TWO WEEKS ago I found myself in conversation with Dr Hans Blix, head of the United Nations weapons inspection team ahead of the Iraq invasion in 2003.
Dr Blix told me that Tony Blair’s claims about Saddam Hussein’s weapons of mass destruction were simply not an accurate reflection of the intelligence provided to the British government.

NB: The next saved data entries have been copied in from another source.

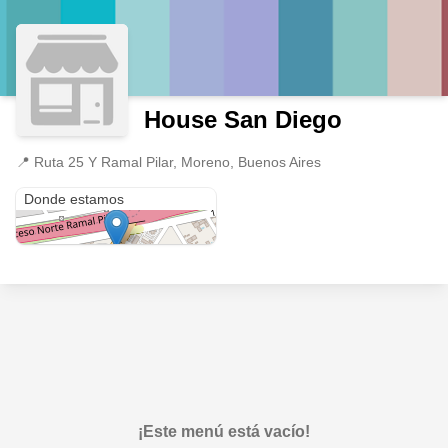
House San Diego
📍
Ruta 25 Y Ramal Pilar, Moreno, Buenos Aires
Ruta 25 Y Ramal Pilar
Donde estamos
¡Este menú está vacío!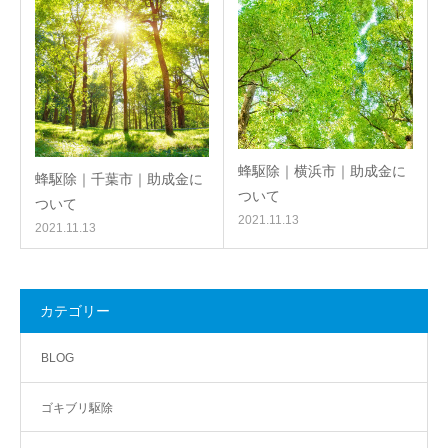
蜂駆除｜横浜市｜助成金に
蜂駆除｜千葉市｜助成金に
ついて
ついて
2021.11.13
2021.11.13
カテゴリー
BLOG
ゴキブリ駆除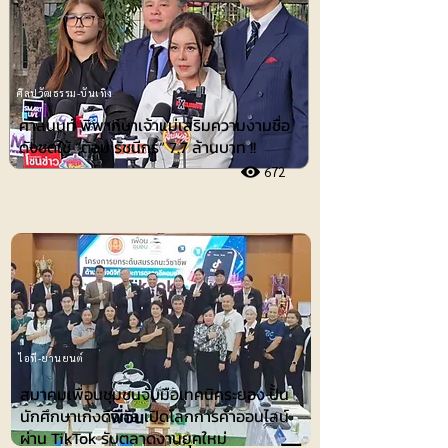
ศิลปวัฒธรรม-บันเทิง
ศาลนนท์ พิพากษาเจ้าแม่เสริมความงามชื่อ
ดังชดใช้ ”ต้อม รัชนีกร“ 7.7 ล้านบาท !!
672
ไอที-ยานยนต์
สมาคมเพื่อนชุมชนจับมือเทคนิคระยอง ปั้น
นักศึกษาเก่งดิจิทัล เปิดโลกการค้าออนไลน์
ผ่าน TikTok รับตลาดงานยุคใหม่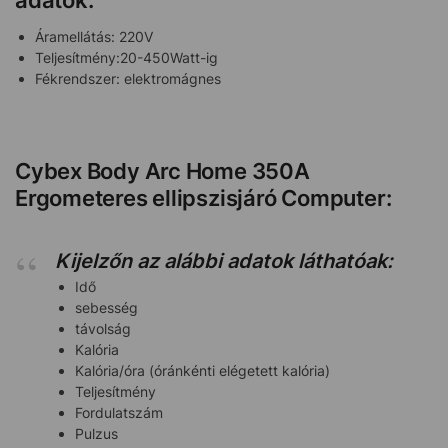
adatok:
Áramellátás: 220V
Teljesítmény:20-450Watt-ig
Fékrendszer: elektromágnes
Cybex Body Arc Home 350A
Ergometeres ellipszisjáró Computer:
Kijelzőn az alábbi adatok láthatóak:
Idő
sebesség
távolság
Kalória
Kalória/óra (óránkénti elégetett kalória)
Teljesítmény
Fordulatszám
Pulzus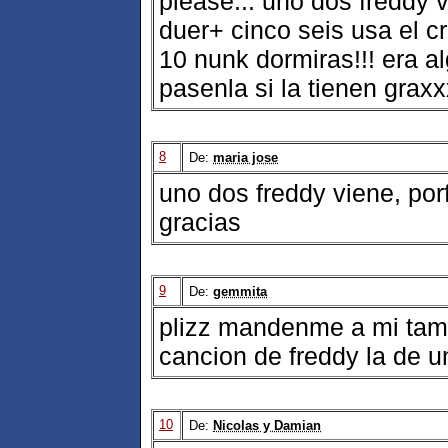
please... uno dos freddy v
duer+ cinco seis usa el cr
10 nunk dormiras!!! era al
pasenla si la tienen graxxx
8
De:
maria jose
uno dos freddy viene, porf
gracias
9
De:
gemmita
plizz mandenme a mi tambi
cancion de freddy la de un
10
De:
Nicolas y Damian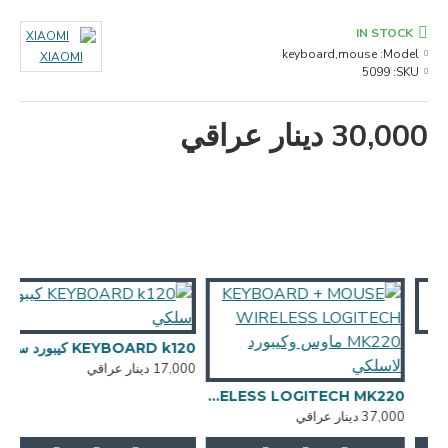
IN STOCK
keyboard,mouse
Model:
XIAOMI
5099
SKU:
30,000 دينار عراقي
KEYBOARD k120 كيبورد سلكي
17,000 دينار عراقي
000
KEYBOARD + MOUSE WIRELESS LOGITECH MK220 ماوس وكيبورد لاسلكي
37,000 دينار عراقي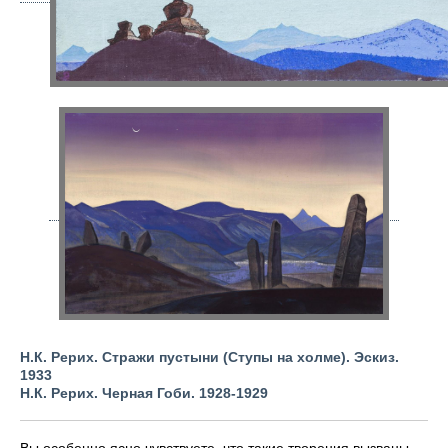
Н.К. Рерих. Стражи пустыни (Ступы на холме). Эскиз.
1933
Н.К. Рерих. Черная Гоби. 1928-1929
Вы особенно ясно чувствуете, что такие творения вызваны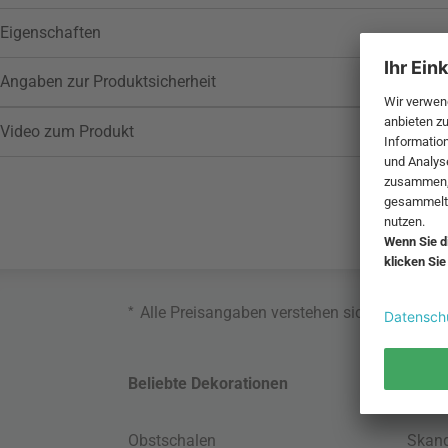
Eigenschaften
Angaben zur Produktsicherheit
Video zum Produkt
*
Alle Preisangaben verstehen sich inklusive
Beliebte Dekorationen
Belie
Obstschalen
Skand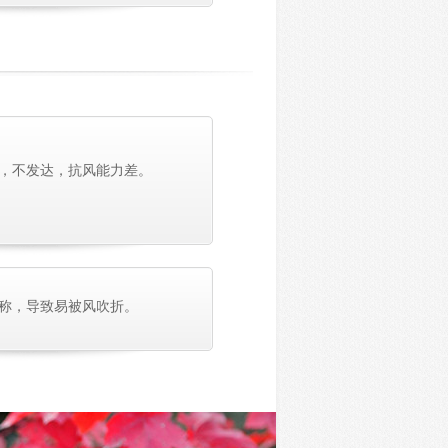
，不发达，抗风能力差。
称，导致易被风吹折。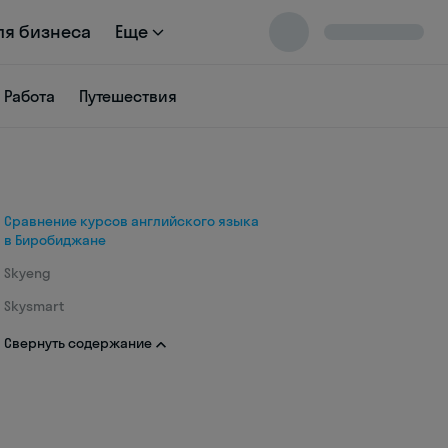
ля бизнеса
Еще
Работа
Путешествия
Сравнение курсов английского языка
в Биробиджане
Skyeng
Skysmart
Свернуть содержание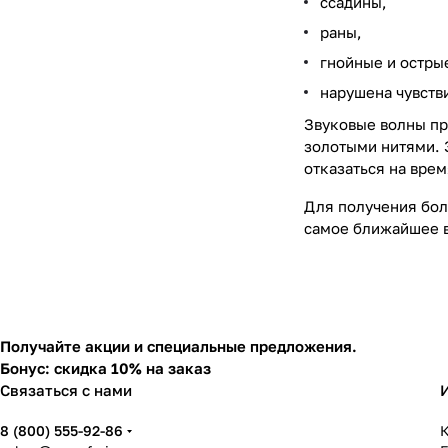
ссадины,
раны,
гнойные и остры
нарушена чувстви
Звуковые волны пр
золотыми нитями. 
отказаться на вре
Для получения бо
самое ближайшее 
Получайте акции и специальные предложения.
Бонус: скидка 10% на заказ
Связаться с нами
8 (800) 555-92-86
К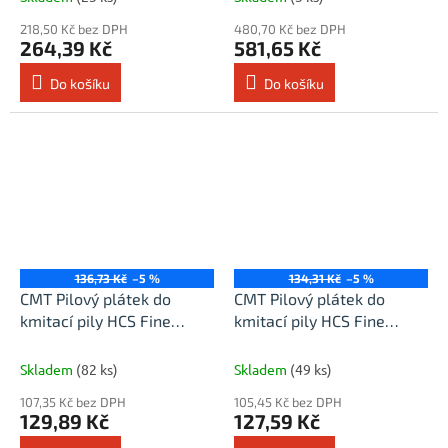
218,50 Kč bez DPH
480,70 Kč bez DPH
264,39 Kč
581,65 Kč
Do košíku
Do košíku
136,73 Kč
–5 %
134,31 Kč
–5 %
CMT Pilový plátek do
CMT Pilový plátek do
kmitací pily HCS Fine
kmitací pily HCS Fine
Wood 101 BR - L100 I75
Wood 101 D - L100 I75 TS4
TS2,5 (bal 5ks)
(bal 5ks)
Skladem
(82 ks)
Skladem
(49 ks)
107,35 Kč bez DPH
105,45 Kč bez DPH
129,89 Kč
127,59 Kč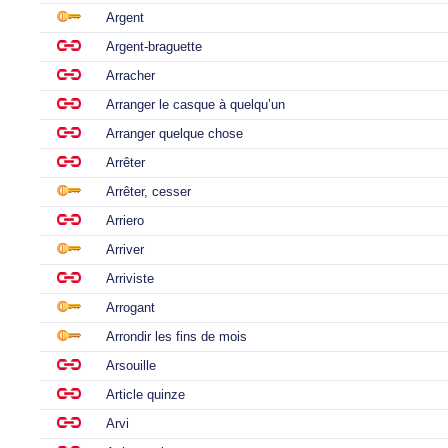
Argent
Argent-braguette
Arracher
Arranger le casque à quelqu’un
Arranger quelque chose
Arrêter
Arrêter, cesser
Arriero
Arriver
Arriviste
Arrogant
Arrondir les fins de mois
Arsouille
Article quinze
Arvi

“The big difference in the British dossier,” Dr Blix told me, “was that they simply asserted that these items are there. But when Mr Blair asserts that there were weapons, well that’s an assertion and it was not supported by evidence. Both the UK and the US replaced question marks by exclamation marks. I certainly think it was a misrepresentation.”
He was talking about how cautious assessments were turned into bold statements by Blair and the UK government. For example, intelligence chiefs gave this assessment on March 15 2002: “Intelligence on Iraq’s weapons of mass destruction and ballistic missiles programmes is sporadic and patchy.”
Three weeks later, the prime minister stridently claimed: “We know that he [Saddam Hussein] has stockpiles of major amounts of chemical and biological weapons.”
Shaken by the force of his testimony I eventually said to Dr Blix: “That’s devastating. And so basically you are telling me that Mr Blair misrepresented the truth, lied indeed to the British parliament in order to make the case for an illegal war?”
He paused. Then he said: “Well, I’m a diplomat, so I’m not using such… such words. But in substance, yes. They misrepresented what we did and they did so in order to get the authorisation that they shouldn’t have had”.
Lies, delays and a national embarrassment
Dr Blix’s comments were made before Tony Blair claimed to CNN earlier this week that the information he had received was “wrong”. As far as Hans Blix is concerned, Tony Blair misled the British public and parliament about the intelligence he was given.
My conversation with Dr Blix was the culminating moment of my search for the truth about how Britain came to invade Iraq. It is now a matter of days before John Chilcot will write to David Cameron setting out the timetable for publication for his long delayed inquiry into the Iraq war.